Christopher Nolans „Die Odyssee“ ist am 16. Juli in den deutschen Kinos gestartet und hat mit rund 530.000 verkauften Tickets am ersten Wochenende die zweitbeste Eröffnung des Jahres in Deutschland hingelegt. Zugleich fährt die Homer-Adaption weltweit den erfolgreichsten Kinostart in Nolans Karriere ein und verdrängt damit „The Dark Knight Rises“ aus dem Jahr 2012 von der Spitze seiner eigenen Bestenliste.

Am ersten Wochenende spielte der 172-minütige Film weltweit 264 Millionen US-Dollar ein, wie Filmstarts unter Berufung auf die Startdaten berichtet. In Nordamerika entfielen davon 124,5 Millionen Dollar, deutlich über den Universal-Erwartungen von 85 bis 100 Millionen. Damit rangiert der Film hinter dem „Super Mario Galaxy Film“ und „Toy Story 5“ auf Platz drei der weltweiten Kinostarts 2026, so eine Analyse der Abendzeitung München. Nolans bisheriger Rekord von 249 Millionen Dollar mit „The Dark Knight Rises“ ist damit gefallen.

In Deutschland verkaufte der Film schon am Starttag rund 100.000 Kinotickets und spielte 1,3 Millionen Euro an 668 Standorten ein, wie das Branchenportal Kino.de unter Verweis auf die Zahlen des Marktbeobachters „The Spot“ meldet. Bis Sonntagabend addierten sich die Verkäufe auf etwa 530.000 Tickets. Für die deutsche Kinowirtschaft ist es zugleich das größte IMAX-Startwochenende, das die Bundesrepublik je gesehen hat. Angesichts der fast dreistündigen Laufzeit und der Freigabe ab 16 Jahren gilt der Start als besonders bemerkenswert.

Zwischen Höchstlob und harter Kritik

Bei den Filmkritiken klaffen die Urteile auseinander. Marcus Stiglegger vergibt in seiner epd-Film-Rezension vom 15. Juli die volle Punktzahl und nennt „Die Odyssee“ Nolans bislang gelungenste Arbeit - eine zeitgemäße Neulesung des antiken Ursprungstexts, in der der Regisseur das Göttliche und Übernatürliche bewusst zurücknehme und stattdessen die tragische Dimension menschlicher Schuld und Versöhnung ins Zentrum stelle. Matt Damon spielt Odysseus, Anne Hathaway seine Frau Penelope, Tom Holland deren Sohn Telemachos. Robert Pattinson übernimmt die Rolle des Freiers Antinoos, Charlize Theron gibt Kalypso, Zendaya die Göttin Athene.

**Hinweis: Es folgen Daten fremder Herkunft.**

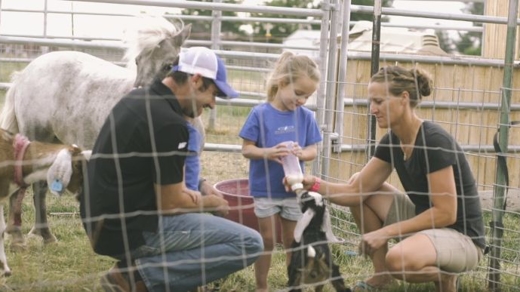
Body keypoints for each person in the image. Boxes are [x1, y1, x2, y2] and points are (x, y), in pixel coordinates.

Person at [80, 46, 264, 292]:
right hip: (128, 230)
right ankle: (135, 278)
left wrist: (199, 186)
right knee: (249, 242)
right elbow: (171, 204)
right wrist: (212, 203)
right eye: (213, 94)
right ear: (196, 80)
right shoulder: (169, 123)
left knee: (199, 217)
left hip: (100, 221)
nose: (212, 104)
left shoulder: (137, 99)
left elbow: (151, 171)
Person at [287, 66, 486, 292]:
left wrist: (385, 232)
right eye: (371, 102)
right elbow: (355, 192)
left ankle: (446, 277)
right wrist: (312, 182)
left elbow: (446, 213)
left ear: (403, 98)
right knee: (360, 183)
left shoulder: (433, 140)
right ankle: (382, 277)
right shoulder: (393, 139)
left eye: (379, 101)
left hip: (462, 238)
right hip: (428, 225)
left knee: (398, 260)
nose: (372, 109)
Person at [239, 51, 323, 292]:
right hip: (265, 188)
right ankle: (261, 286)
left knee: (291, 240)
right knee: (266, 240)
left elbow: (312, 150)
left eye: (307, 96)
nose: (303, 100)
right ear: (282, 83)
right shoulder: (260, 113)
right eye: (299, 93)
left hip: (293, 189)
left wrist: (300, 153)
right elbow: (247, 149)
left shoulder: (306, 117)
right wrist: (267, 152)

„Die Odyssee“ offenbart Nolans künstlerische Grenzen.
- Sassan Niasseri, Rolling Stone

Die Rolling-Stone-Kritik von Sassan Niasseri vom 16. Juli fällt deutlich kühler aus. Damons Odysseus wirke unbeteiligt, dem Film fehle die Charisma-Ebene für einen tragenden Helden, und der Stoff verlange dem Publikum Vorwissen über Homers Epen ab, das ohne Vorbereitung nicht zu bekommen sei. Auch die NZZ resümiert unter der Zeile, so viel Kritik habe vorab selten ein Blockbuster einstecken müssen - kommt aber zu einem eigenwillig-positiven Fazit über einen „erstaunlich zeitgemäßen“ Odysseus, der anders ausfalle, als die lautesten Vorab-Kritiker prophezeit hätten.

Nolan hat den Film mit einem geschätzten Budget von 250 Millionen Dollar produziert und dabei erneut auf analoges Filmmaterial gesetzt: Kameramann Hoyte Van Hoytema drehte primär auf 70-Millimeter-Film und mit IMAX-Kameras. Komponist Ludwig Göransson verwendet für die Musik gezielt bronzezeitliche Klangkörper, um den historischen Rahmen akustisch zu grundieren. Universal Pictures vertreibt die Adaption weltweit; produziert wurde sie über Nolans eigene Firma Syncopy.